MATERIAL PROVIDED:
• • • •
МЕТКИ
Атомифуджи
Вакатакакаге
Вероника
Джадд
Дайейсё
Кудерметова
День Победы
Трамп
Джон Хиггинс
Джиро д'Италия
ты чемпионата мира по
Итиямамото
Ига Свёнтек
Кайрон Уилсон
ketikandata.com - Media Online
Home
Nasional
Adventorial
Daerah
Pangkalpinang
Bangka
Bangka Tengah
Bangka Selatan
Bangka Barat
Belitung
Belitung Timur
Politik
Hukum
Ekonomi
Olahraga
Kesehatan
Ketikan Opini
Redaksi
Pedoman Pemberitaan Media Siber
• • • •
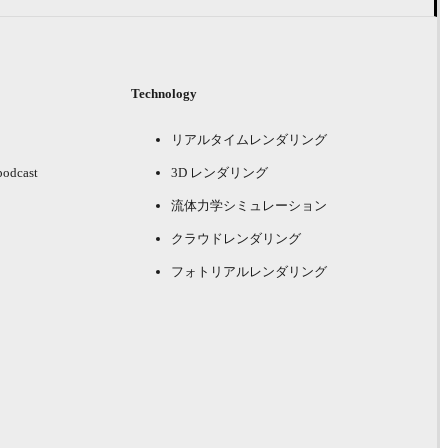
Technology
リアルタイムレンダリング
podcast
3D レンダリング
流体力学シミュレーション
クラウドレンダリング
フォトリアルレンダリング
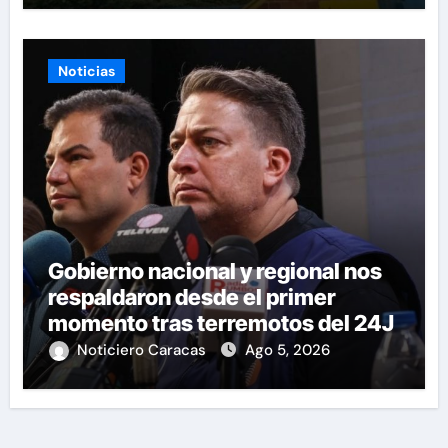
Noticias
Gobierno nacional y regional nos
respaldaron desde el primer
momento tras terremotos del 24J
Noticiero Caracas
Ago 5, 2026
• • • •
WHAT IS BEING ASKED: Which lines of the data include the string "Media"? Copy each of them.

RESULT OF THE TASK:
ketikandata.com - Media Online
Pedoman Pemberitaan Media Siber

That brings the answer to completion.